**TESTO IN ESAME**
***

Coronavirus, Ilaria Capua: “Lombardia? È urgente porsi una domanda”

A proposito di ripetitori epidemici, qui si pone un interrogativo persino più spinoso: ovvero il ruolo che possono avere avuto le strutture sanitarie nella diffusione del virus.
“Di fronte alla catastrofe attualmente in corso in Lombardia, con i suoi elevatissimi tassi di contagio e di letalità rispetto agli altri focolai, è urgente porsi la domanda. Che cos’è successo a Codogno, a Bergamo, a Brescia? In questa fase possiamo soltanto fare delle ipotesi. Io credo che ci siano dei fattori, che ancora non conosciamo, che possono favorire la diffusione e la permanenza del virus, eventualmente legati alle strutture ospedaliere. Esistono esempi precedenti: il virus SARS 1 era circolato attraverso la condotta dell’aria dell’Hotel M a Hong Kong. Oggi noi dobbiamo essere certi che il coronavirus non sia entrato negli impianti di aerazione di edifici vetusti”.

A Bergamo e Brescia è anche la letalità a sembrare completamente fuori norma.
“Anche la letalità potrebbe essere legata a diversi fattori ancora da studiare. Si possono fare infinite ipotesi con criteri epidemiologici: caratteristiche demografiche (età e sesso), qualità dell’aria, resistenza agli antibiotici, abitudini alimentari, comportamenti… Una spiegazione si deve trovare”.

E se così non fosse?

***

**CONSEGNA A**
Indica se le seguenti affermazioni concordano con il testo sul coronavirus in Lombardia. Per ciascuna rispondi sì o no e cita tra virgolette le parole decisive del testo. (i) Secondo Capua, il virus SARS 1 era circolato attraverso la condotta dell'aria di un hotel di Hong Kong. (ii) Per Capua le cause dell'alta letalità a Bergamo e Brescia sono già note. (iii) Capua afferma che in questa fase si possono già dare risposte certe su quanto accaduto.
**CONSEGNA B**
Nel testo sul coronavirus in Lombardia, quali località nomina Capua quando chiede che cosa sia successo?
**CONSEGNA C**
Riprendi il testo sul coronavirus in Lombardia partendo dalla domanda "E se così non fosse?".

Voci da un dataset
***

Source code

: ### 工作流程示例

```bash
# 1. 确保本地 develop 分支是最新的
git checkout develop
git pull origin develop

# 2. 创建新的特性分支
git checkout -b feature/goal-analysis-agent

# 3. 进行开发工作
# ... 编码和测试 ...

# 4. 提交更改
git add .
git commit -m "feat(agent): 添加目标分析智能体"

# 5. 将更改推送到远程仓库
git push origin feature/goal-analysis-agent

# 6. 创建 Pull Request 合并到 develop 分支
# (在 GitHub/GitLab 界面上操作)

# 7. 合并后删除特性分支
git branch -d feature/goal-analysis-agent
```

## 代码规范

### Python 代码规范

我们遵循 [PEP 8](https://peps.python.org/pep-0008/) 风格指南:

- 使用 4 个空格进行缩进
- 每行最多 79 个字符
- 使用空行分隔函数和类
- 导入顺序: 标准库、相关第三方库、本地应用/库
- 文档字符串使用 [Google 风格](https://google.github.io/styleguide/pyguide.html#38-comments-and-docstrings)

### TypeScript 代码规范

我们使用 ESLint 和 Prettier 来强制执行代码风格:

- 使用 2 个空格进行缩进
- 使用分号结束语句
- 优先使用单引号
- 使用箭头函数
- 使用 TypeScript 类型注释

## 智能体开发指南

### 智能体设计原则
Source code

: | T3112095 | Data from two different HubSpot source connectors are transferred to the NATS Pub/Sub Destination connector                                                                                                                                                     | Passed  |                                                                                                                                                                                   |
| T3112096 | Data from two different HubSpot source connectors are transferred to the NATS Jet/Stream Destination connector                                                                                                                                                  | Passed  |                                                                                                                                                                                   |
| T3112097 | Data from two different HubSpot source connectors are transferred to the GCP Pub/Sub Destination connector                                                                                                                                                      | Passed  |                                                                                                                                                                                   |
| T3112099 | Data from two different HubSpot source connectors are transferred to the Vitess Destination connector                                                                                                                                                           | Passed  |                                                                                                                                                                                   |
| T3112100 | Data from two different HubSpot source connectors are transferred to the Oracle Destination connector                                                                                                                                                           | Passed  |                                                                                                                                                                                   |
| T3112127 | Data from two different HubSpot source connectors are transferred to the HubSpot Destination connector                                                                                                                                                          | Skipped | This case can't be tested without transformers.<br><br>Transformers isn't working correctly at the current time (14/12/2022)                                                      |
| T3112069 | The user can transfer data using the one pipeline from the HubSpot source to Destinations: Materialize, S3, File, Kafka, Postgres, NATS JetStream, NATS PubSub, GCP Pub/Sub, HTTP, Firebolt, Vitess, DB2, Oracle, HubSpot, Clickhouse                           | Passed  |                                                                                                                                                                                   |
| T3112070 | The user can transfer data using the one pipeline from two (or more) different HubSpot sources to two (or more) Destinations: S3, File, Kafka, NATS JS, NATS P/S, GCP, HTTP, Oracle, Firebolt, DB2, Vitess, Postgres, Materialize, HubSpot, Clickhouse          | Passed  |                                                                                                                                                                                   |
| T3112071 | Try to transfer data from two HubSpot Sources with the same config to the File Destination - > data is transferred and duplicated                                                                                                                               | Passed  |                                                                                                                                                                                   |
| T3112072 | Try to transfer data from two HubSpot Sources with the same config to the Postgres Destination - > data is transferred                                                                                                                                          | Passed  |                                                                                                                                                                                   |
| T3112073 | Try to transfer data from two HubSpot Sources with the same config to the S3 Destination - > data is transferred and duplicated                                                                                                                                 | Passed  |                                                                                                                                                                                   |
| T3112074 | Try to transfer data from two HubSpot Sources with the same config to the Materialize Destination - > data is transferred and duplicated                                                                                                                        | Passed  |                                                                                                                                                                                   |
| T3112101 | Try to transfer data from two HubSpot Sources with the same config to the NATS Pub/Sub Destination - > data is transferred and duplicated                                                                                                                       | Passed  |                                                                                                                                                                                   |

***

**RISPOSTA SCRITTA A**
(i) Sì: "il virus SARS 1 era circolato attraverso la condotta dell’aria dell’Hotel M a Hong Kong".
(ii) No: "Anche la letalità potrebbe essere legata a diversi fattori ancora da studiare".
(iii) No: "In questa fase possiamo soltanto fare delle ipotesi".

**RISPOSTA SCRITTA B**
Codogno, Bergamo e Brescia.

**RISPOSTA SCRITTA C**
“Se la Lombardia non fosse un caso eccezionale, se dopo Milano allo stesso ritmo dovessero cadere Roma e Parigi e Londra e tutte le altre città, allora avremmo a che fare con una catastrofe di proporzioni gigantesche, persino più grandi di quelle con cui ci stiamo confrontando ora. Per quello abbiamo bisogno di capire cosa sta succedendo”.

Coronavirus, Ilaria Capua: “Paura del virus ruolo nella diffusione? È una delle ipotesi”

Lei hai più volte insistito sulla necessità di studiare i rapporti dei patologi sulle cause di decesso. Qui si entra in considerazioni che hanno importanti risvolti politici e geopolitici, ma anche affettivi. Pensiamo al modo differente in cui vengono conteggiati i morti tra Italia e Germania: da una parte ascrivendo alla lista dei caduti da Coronavirus ogni paziente risultato positivo al test indipendentemente da ogni patologia pregressa, dall’altra facendo figurare le altre patologie come causa diretta del decesso. Nel dibattito pubblico italiano sembra quasi che porsi delle questioni metodologiche costituisca una mancanza di rispetto per le vittime.
“C’è sicuramente una strumentalizzazione che rende più difficile affrontare la questione a mente fredda. Ogni morte è una tragedia. Ma noi stiamo cercando di gestire una pandemia, ovvero evitare altre morti, e ogni decesso rappresenta delle informazioni preziose. Quindi sì, distinguere tra morti “da” coronavirus o “in associazione” al coronavirus è necessario. Che possano nascere delle polemiche su questo è molto grave. Noi dobbiamo fare queste distinzioni perché ci aiutano a verificare delle ipotesi. Quello che sta accadendo in Lombardia, ripeto, deve essere chiarito. La questione dei criteri di reporting dei casi è fondamentale: abbiamo bisogno di dati armonizzati a livello nazionale, europeo, mondiale. Altrimenti brancoliamo nel buio”.

Se appare plausibile ritenere che alcuni pazienti abbiano contratto il virus in ospedale, possiamo dire che la paura del virus ha avuto un ruolo nella sua diffusione?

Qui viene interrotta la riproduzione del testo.